*** Page extract Section Begins ***

State May Use Income First Method in Medicaid Eligibility for Nursing Home Patient - Wisconsin Dept. of Health and Family Services v. Blumer, No. 00-952 (U.S. 2002)

This case deals with the construction of a Medicaid statute designed to ameliorate the problem that if one partner in a marriage wanted to be eligible for a Medicaid nursing home bed, the couple had to spend all their community assets, leaving the remaining spouse (community spouse in the statute) destitute.  Congress passed a law allowing the community spouse to retain some assets and a minimum income.  If the community spouse's income was below the minimum, the institutionalized spouse could transfer some of her income to the support of the community spouse.  The law was intended to preserve enough assets to support the community spouse, both because this was more humane and because it would probably save the state money in the long run by keeping the community spouse out of the nursing home.  At the same time, the states were concerned that couples with adequate assets not be allowed to claim Medicaid funds and thus reduce the pool of support for more needy couples.

Most of the states construe the law as allowing them to consider the post eligibility finances of the community spouse in the initial eligibility hearing, thus including effect of income transferred from the institutionalized spouse in the determination of whether the community spouse has adequate support.  This is termed the income first model.  Plaintiff argues that the law demands that the state use a resources first model that looks only at the situation at the time of the eligibility hearing.  In this case, the using the resources first model would allow the community spouse to retain $89,335, while the income first model would allow only $74,822.

*** Page extract Section Ends ***

= Task list =
- A) Set down the passage of the Medicaid case summary word for word, from "State May Use" up to and including "00-952 (U.S. 2002)".
- B) List every number that appears in the Medicaid case summary, including those in its heading.
- C) Continue the Medicaid case summary from its final sentence.

*** Data Section Begins ***

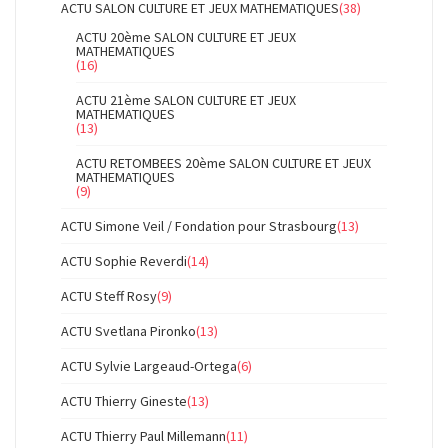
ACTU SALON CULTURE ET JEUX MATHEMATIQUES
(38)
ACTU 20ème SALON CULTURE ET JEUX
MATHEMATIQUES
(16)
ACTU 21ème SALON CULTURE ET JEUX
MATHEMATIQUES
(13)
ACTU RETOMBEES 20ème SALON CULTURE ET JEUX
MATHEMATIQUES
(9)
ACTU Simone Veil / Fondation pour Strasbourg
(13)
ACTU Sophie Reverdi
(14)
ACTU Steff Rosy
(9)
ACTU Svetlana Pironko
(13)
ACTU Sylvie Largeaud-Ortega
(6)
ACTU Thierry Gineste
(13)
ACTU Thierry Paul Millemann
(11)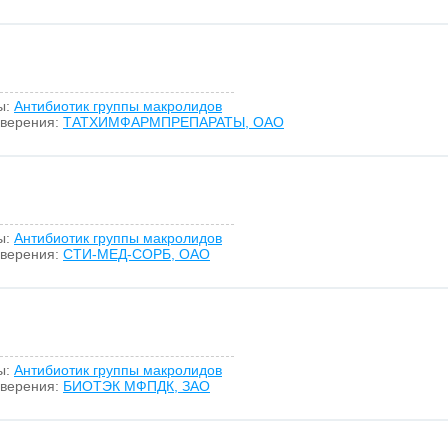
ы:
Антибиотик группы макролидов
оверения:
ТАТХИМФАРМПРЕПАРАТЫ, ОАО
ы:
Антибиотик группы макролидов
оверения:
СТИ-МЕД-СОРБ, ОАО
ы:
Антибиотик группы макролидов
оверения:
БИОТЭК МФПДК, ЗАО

*** Data Section Ends ***

= Responses =
- A)
State May Use Income First Method in Medicaid Eligibility for Nursing Home Patient - Wisconsin Dept. of Health and Family Services v. Blumer, No. 00-952 (U.S. 2002)

- B)
00-952
2002
$89,335
$74,822

- C)
This is a classic administrative law case that turns on how much deference the court wants to give to the agency's determination of the meaning of the law.  The statute itself is ambiguous, the best evidence of which is the differing interpretation by the majority and dissenting opinions.  The case arose from a ruling by a Wisconsin state court finding the state's medicaid eligibility rules in conflict with the federal statute, which was then appealed to the United States Supreme Court.  The majority opinion explains its rationale in adopting the state's construction of the statute and bolsters this with a discussion of the importance of allowing the states discretion to run the Medicaid program so as to best use the available resources.  The majority also points to a letter from the Secretary of HHS supporting the state's interpretation.  The dissent points out that this position is in conflict with an earlier decision in which the court explained why it would not defer to the agency's interpretation of the law at issue.  (See United States v. Mead Corp., 533 U. S. 218 (2001)) Both the majority and the dissent explain why their view is the true expression of Congressional will.  In the end, the states get to keep using the income first method as a matter of deference in the interpretation of an ambiguous statute.